There have been continuing discussions on the problem of chipboard. My hon. Friend has taken part, with my hon. Friend the Under-Secretary of State, in a recent discussion about the matter. There is not at present an antidumping proposal before us. What we have advised the industry to do—and I gather that it has had some success in this—is to reach agreement with suppliers from some of the countries from which the pressure is greatest in order to regulate any unnecessary or excessive flow of exports to the United Kingdom.

Mr. Higgins

Is it not absurdly shortsighted of the Government to pursue a trade policy in relation to the Soviet Union and other Communist countries whereby exports from this country are provided to them on financial terms far more favourable than our own industries can obtain, and then to take no action against dumped exports from those countries, which then arrive here and further jeopardise our own industries? I refer in particular to the export of textile machinery and the dumping of textile products.

Mr. Shore

I am surprised that the hon. Gentleman has put his question in that way. As he knows, in the case of chipboard the strongest pressure on the British industry arises from Belgian exports. In so far as there is an East European export problem, we have got both a price and a volume undertaking and an understanding with the Romanians in this sector.

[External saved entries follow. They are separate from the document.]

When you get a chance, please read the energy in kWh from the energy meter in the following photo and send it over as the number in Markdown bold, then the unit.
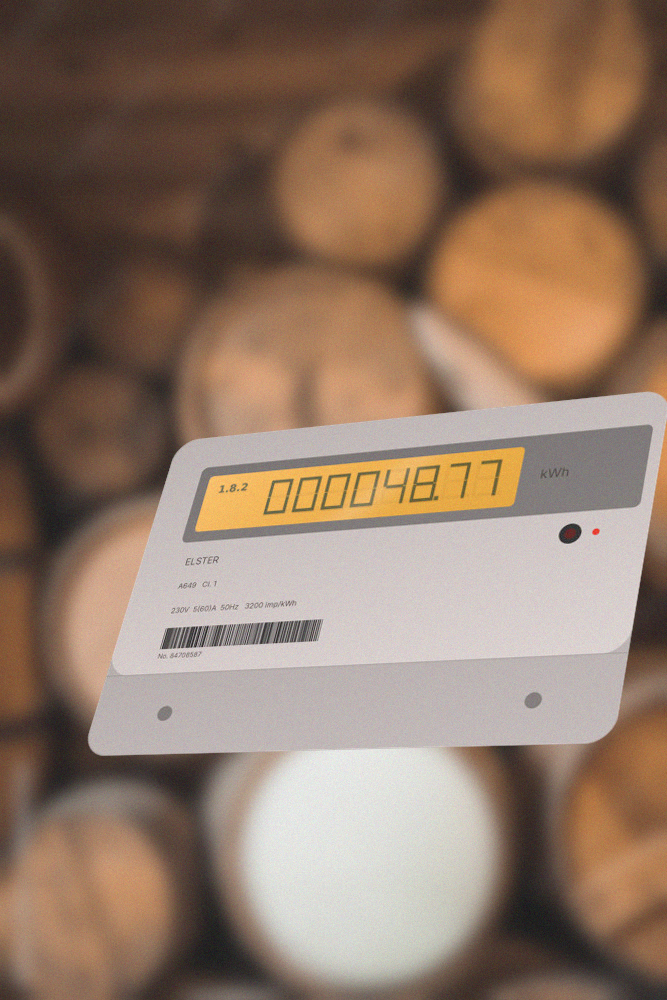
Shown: **48.77** kWh
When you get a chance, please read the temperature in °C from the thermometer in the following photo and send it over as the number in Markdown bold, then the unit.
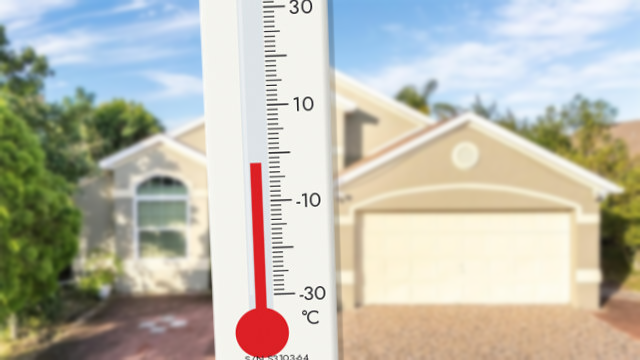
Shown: **-2** °C
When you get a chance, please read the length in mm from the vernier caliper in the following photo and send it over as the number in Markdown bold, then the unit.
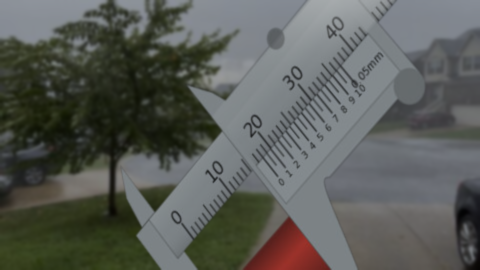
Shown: **18.0** mm
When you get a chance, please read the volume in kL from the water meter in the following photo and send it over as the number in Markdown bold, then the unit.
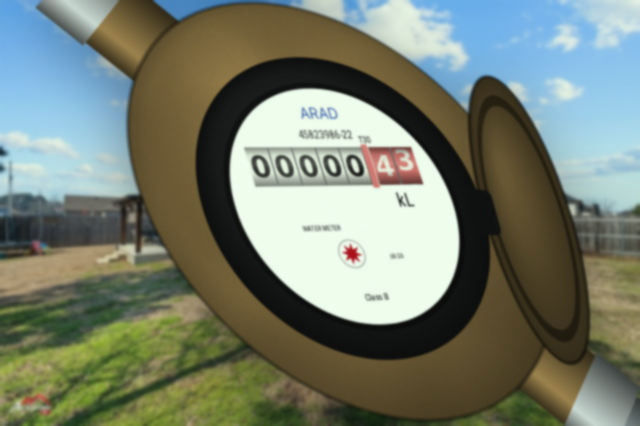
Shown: **0.43** kL
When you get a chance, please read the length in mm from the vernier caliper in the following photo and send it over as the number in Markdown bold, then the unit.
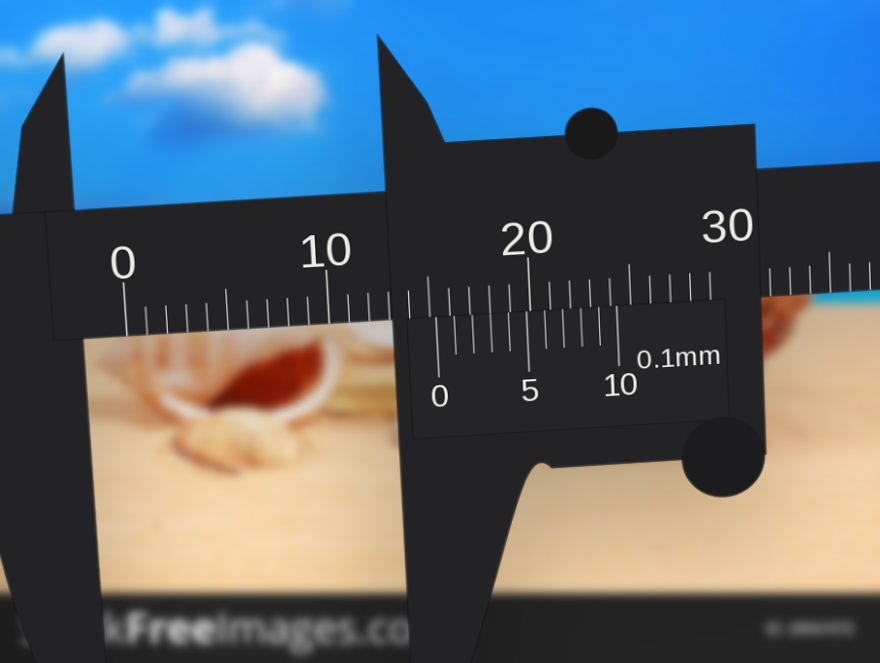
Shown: **15.3** mm
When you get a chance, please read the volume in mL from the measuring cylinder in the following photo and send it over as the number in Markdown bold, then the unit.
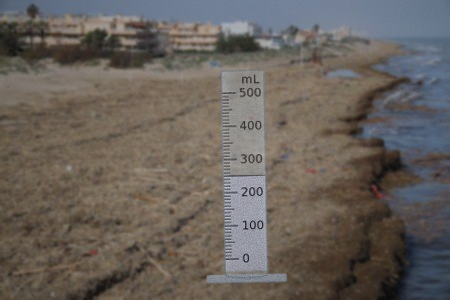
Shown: **250** mL
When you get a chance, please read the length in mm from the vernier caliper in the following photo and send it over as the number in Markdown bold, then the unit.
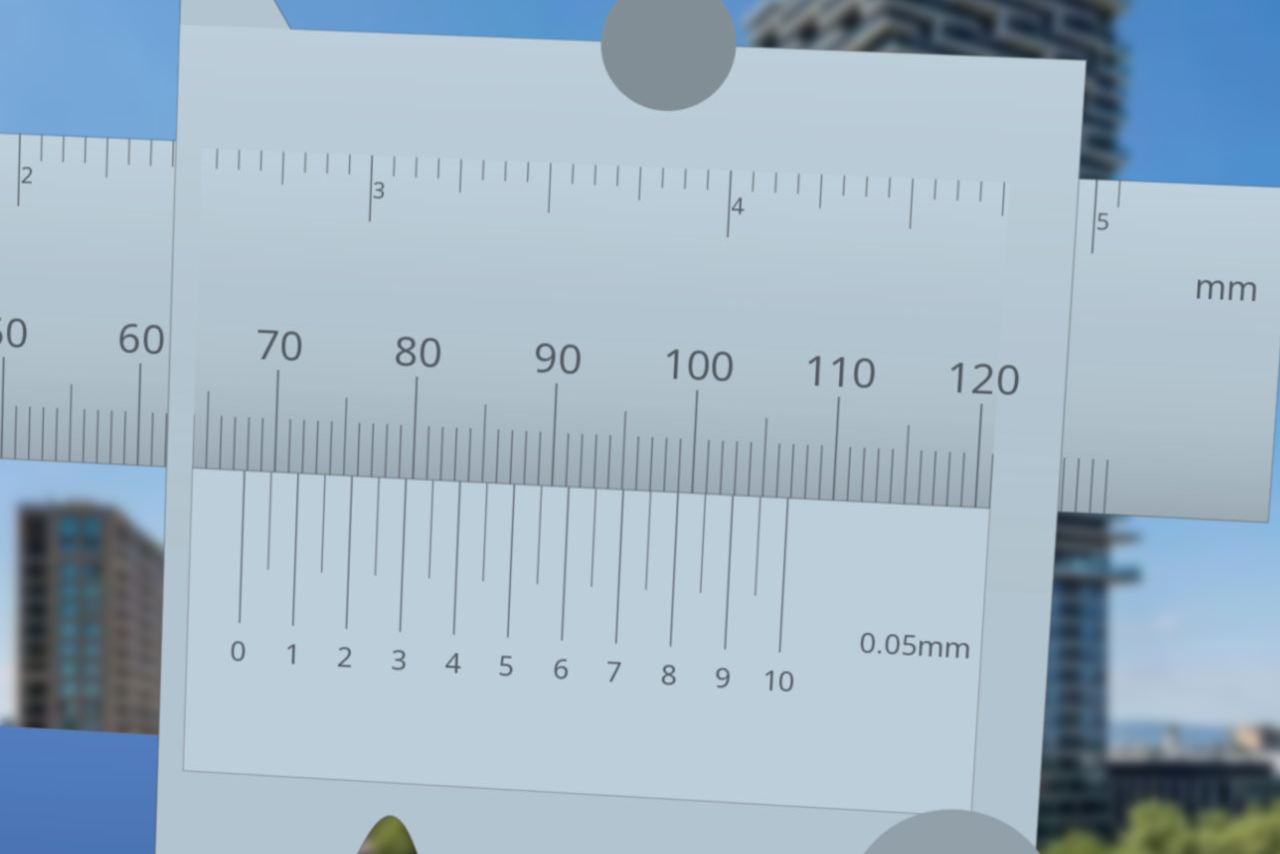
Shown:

On the more general question, I put it to the hon. Gentleman that we really cannot simply consider problems of imports from Eastern European countries, including the Soviet Union, without also considering the large opportunities that exist for us to sell our exports to them. I expect that as many hon. Members would be anxious for me to press for particular export opportunities in the Soviet Union and Eastern Europe as are now worried about imports from those countries. We have to keep the matter in balance. Our credit terms have to be competitive with those of other countries which are doing business with Eastern Europe.

Mr. Speaker

I remind both Front Benches that this is not debating time and that they ought to make their points more briefly.

Mr. Crawford

What discussions has the right hon. Gentleman had with the Scotch Whisky Association about import restrictions? Does he not agree that too much import restriction may lead to retaliatory action, which would damage the industry and its employees?

Mr. Shore

I shall bear that point in mind, but I have not had recent discussions with the Scotch Whisky Association on export-import problems.